American Micro Devices
- Industry: Electronics
- Genre: Computer diodes, integrated circuit boards
- Founded: 1961 in Minnesota
- Defunct: 1965
- Fate: Liquidated
- Headquarters: United States

= American Micro Devices =

American technology company

American Micro Devices was an American semiconductor company based in Minneapolis, Minnesota. It was incorporated in 1961 and administratively dissolved in 1991.

== History ==
The company formed as an electronics manufacturer and designer in 1961. It was incorporated in Minnesota. Joseph C. Worth was a cofounder and became president of AMD. Other cofounders were Milton I. Liberhaber and Dearl H. Belvis, as well as Louis Bialick, Lee Sudit, and Theodore M. Stone.

In May 1962, the company opened its electronics plant in Phoenix, Arizona. Its first stockholders meeting was held in August 1962. It entered the market with its products in September 1962.

In 1962, American Micro purchased Standard Rectifier, Corp. in Santa Ana, California. Standard announced it would become an AMD division in Phoenix, where AMD had operating facilities. At the time, AMD manufactured "silicon computer diodes and integrated computer circuits."
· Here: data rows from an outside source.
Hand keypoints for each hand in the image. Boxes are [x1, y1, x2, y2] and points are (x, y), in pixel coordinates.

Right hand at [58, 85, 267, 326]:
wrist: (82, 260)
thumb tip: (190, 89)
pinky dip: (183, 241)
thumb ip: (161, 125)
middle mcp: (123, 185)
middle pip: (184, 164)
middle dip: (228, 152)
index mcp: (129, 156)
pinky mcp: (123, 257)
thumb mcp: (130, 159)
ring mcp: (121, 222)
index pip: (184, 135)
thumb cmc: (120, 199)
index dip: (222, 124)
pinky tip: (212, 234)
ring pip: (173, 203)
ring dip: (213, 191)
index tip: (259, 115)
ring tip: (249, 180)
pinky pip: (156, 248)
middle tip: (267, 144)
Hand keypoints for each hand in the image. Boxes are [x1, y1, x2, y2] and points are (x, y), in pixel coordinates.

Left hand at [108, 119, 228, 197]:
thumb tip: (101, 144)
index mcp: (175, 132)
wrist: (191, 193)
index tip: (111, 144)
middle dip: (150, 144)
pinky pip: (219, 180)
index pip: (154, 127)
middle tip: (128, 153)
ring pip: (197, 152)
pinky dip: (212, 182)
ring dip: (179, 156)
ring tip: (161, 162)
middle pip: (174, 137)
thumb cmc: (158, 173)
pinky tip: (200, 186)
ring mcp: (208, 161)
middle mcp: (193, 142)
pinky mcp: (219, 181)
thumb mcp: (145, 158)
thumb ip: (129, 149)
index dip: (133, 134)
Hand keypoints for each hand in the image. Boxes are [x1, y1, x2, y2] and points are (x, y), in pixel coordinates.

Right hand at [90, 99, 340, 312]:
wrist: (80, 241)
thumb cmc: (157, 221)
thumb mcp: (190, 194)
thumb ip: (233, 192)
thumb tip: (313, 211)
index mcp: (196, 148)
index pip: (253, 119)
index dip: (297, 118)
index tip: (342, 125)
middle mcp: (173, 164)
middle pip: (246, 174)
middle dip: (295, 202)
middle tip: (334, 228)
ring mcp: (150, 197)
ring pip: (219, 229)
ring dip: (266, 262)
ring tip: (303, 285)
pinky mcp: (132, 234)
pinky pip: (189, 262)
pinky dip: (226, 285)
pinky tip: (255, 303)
In 1964, Sylvania Electric Products agreed to market some products for AMD.

On March 8, 1965, American Micro Devices voted through its board to "discontinue business and commence an orderly liquidatation of assets." President Ian B. Dickson said that it closed when Sylvania Electric Products "declined to order products for the first and second quarters of 1965." At the time, the firm had 3,000 stockholders, and had a contract to deliver $1.5 million worth of goods to Sylvania in 1964, and $2.5 million in 1965. Sylvania had become overstocked by 1965. Assets owned by the company were auctioned off on May 11 and 12, 1965 in Phoenix.

In 1988, the Chicago Tribune reported that "American Micro Devices, incorporated in Minnesota in 1961, was last offered on the over-the-counter market at 25 cents a share in late 1979. The following year, the company went out of existence and its stock became worthless, according to Robert D. Fisher, vice president with the New York-based R.M. Smythe & Co. stock-search firm." By 1988, the stock was reported defunct. Fisher said at the time that "we found no trace of the company and believe it ceased to exist in 1980 or before".